黄金の唄姫と守護騎士はセカイに愛を謳う
珍しくも何ともないが、ただ汎用性が高く、どんなものでも底上げすることができるので無いよりはある方がいい、というのが他の種族の見解のようだ。
まあこの力に攻撃性は皆無のため、ヒューマンは常に他種族の脅威に脅かされていることにかわりはないのだけれど。

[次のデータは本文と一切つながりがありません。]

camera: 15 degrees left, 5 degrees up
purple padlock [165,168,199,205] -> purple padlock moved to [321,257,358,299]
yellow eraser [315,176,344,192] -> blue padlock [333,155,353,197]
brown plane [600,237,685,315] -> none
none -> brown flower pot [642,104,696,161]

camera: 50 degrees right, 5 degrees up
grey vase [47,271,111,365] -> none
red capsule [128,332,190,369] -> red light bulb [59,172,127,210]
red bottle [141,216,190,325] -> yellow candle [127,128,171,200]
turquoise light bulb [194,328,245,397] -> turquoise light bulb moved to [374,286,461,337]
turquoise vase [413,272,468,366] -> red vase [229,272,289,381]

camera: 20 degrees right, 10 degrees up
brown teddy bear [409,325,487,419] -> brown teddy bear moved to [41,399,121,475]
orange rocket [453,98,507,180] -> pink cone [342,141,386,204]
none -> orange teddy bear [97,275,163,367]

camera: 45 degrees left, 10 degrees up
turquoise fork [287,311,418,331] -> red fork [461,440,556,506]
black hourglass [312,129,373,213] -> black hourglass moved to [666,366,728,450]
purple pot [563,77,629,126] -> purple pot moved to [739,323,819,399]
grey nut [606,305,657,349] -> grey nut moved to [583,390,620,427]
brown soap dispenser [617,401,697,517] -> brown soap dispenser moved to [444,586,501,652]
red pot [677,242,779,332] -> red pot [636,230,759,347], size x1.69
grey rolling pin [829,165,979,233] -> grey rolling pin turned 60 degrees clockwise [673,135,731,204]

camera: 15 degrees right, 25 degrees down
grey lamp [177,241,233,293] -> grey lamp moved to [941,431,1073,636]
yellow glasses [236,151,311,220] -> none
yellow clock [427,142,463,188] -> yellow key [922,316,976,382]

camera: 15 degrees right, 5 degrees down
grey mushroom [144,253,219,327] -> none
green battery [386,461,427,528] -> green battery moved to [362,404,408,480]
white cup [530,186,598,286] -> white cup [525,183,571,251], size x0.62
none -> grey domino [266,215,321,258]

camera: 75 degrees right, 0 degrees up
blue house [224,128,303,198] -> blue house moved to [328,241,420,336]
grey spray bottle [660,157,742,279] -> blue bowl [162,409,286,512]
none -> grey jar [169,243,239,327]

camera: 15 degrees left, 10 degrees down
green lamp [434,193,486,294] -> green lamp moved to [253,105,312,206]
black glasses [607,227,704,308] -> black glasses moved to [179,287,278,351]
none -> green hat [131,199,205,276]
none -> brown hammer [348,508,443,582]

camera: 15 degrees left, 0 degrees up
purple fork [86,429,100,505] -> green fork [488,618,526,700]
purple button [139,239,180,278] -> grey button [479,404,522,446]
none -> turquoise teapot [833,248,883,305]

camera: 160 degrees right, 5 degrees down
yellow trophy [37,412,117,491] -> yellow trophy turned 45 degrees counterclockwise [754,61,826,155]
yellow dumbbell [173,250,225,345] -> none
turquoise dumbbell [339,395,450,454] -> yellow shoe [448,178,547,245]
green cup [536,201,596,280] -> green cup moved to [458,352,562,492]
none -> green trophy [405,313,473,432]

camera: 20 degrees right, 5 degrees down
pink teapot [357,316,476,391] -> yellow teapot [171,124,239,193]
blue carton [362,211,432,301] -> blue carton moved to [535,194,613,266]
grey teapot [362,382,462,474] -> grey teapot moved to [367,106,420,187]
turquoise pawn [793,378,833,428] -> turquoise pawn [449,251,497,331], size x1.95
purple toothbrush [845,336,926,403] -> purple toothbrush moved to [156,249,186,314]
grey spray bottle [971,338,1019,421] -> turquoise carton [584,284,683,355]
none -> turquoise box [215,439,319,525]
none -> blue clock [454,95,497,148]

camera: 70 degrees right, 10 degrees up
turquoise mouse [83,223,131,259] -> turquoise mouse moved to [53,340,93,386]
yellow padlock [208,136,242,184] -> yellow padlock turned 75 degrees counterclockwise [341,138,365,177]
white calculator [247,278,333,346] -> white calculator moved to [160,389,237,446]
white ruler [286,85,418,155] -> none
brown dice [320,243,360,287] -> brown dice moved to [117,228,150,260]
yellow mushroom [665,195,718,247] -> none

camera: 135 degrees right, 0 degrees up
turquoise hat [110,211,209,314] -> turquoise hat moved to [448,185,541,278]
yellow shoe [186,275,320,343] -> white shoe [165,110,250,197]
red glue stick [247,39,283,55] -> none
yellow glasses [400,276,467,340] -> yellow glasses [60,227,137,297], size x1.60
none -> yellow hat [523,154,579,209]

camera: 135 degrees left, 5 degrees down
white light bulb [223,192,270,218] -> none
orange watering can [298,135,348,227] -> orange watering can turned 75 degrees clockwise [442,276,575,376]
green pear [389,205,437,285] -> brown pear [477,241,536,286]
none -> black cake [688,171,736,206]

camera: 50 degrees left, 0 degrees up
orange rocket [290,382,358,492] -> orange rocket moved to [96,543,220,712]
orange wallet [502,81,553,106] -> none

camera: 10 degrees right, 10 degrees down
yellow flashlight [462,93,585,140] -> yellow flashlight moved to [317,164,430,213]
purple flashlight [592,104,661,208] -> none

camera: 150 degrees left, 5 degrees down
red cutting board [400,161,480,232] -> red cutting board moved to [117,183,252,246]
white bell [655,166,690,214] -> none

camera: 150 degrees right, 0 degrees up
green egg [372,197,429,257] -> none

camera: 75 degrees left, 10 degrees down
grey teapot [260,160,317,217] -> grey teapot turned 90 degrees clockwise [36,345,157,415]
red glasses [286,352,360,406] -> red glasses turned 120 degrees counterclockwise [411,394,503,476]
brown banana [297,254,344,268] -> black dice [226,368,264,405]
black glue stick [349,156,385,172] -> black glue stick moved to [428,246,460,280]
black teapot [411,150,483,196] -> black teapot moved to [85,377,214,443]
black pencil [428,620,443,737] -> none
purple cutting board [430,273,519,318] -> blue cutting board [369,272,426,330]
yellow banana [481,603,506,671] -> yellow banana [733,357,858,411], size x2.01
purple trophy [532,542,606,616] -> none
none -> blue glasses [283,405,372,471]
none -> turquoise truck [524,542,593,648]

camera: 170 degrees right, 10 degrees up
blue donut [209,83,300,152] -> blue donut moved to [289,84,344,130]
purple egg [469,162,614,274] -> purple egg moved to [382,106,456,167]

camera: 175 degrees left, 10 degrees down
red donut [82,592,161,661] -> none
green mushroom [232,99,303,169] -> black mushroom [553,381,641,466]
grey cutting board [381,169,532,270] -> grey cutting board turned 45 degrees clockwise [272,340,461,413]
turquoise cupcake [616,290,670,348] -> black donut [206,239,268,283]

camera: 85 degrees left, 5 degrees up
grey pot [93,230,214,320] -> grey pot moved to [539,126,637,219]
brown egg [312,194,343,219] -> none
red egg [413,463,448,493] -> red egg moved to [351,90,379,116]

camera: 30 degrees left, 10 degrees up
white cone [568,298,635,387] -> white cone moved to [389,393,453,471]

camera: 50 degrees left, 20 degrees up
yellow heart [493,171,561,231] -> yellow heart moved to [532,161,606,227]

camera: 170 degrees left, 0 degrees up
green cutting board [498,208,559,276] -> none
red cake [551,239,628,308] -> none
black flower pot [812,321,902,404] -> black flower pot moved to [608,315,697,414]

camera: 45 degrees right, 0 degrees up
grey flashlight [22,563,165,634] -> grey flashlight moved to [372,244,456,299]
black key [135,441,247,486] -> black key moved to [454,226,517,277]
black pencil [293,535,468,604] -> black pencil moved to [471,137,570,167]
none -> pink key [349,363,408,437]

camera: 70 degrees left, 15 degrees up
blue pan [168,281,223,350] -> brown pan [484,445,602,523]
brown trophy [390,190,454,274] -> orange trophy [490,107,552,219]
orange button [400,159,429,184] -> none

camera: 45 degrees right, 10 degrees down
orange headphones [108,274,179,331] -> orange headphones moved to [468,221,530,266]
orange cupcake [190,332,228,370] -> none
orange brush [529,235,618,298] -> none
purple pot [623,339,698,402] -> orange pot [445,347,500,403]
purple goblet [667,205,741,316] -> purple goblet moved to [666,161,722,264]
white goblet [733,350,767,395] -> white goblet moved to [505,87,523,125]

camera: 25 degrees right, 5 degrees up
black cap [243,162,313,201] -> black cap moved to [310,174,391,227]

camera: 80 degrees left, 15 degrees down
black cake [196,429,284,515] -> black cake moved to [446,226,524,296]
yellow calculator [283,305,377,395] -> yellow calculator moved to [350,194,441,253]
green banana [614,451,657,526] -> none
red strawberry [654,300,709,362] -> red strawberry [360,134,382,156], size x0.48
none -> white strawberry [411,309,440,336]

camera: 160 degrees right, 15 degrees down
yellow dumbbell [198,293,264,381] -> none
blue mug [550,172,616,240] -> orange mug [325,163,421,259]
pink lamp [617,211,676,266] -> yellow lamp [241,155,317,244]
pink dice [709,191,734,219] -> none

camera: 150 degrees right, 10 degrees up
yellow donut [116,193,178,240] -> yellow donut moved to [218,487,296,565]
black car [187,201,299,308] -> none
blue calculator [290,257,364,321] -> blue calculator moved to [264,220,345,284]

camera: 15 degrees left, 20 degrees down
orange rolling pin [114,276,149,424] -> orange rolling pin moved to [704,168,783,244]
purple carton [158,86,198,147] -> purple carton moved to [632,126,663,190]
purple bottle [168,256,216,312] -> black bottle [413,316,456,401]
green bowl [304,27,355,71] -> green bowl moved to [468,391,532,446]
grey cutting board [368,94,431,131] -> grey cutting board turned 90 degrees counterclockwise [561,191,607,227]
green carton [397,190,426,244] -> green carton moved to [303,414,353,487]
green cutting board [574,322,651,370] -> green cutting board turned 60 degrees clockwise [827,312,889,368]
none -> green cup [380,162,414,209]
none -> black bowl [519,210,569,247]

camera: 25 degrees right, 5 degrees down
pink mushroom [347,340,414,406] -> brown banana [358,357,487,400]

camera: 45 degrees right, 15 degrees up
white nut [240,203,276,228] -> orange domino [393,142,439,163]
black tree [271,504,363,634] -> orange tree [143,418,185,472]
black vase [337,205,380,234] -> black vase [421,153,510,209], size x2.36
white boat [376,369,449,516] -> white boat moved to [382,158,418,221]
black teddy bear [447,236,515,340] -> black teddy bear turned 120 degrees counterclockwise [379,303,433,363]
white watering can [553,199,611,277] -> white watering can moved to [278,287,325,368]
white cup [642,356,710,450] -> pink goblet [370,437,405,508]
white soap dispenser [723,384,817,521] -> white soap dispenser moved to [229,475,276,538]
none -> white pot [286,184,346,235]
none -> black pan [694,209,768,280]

オルカイトルムネが席についたところで、一通り挨拶は終わる。
円卓に座っているのはマーメイド、ヴァンパイア、ケットシー、ドワーフ、そしてヒューマンの5種族。
しかし、実はこのセカイにはもう1種族存在する。
エルフである。
エルフ―――妖精はほとんど完璧な種族とみなされている。
好戦的な性格で運動能力が高く五感に優れ、尖り気味の耳と薄い2対の煌めく羽を持ち、金の瞳に銀に輝く髪をしており容姿がとても美しいことで有名だ。
いや、有名『だった』と言った方が正確かもしれない。
この種族は魔力というものを持っており、それを使って“魔法”と呼ばれる自然を使役する能力を使うことができ、他種族から一目置かれていた。
しかし―――現在この種族は存在しない。
古くから存在しており、元からとても個体数の少ない種族ではあったのだが、ある時、ほぼ同時に全てのエルフが姿をくらませたのだ。
私の生まれる幾分か前のようで、私は文献でしか知らないが。
しばらくの間、各々の種族から出された先鋭たちが捜索したものの見つかることは無かったため、この種族は滅んだものとされているようだ。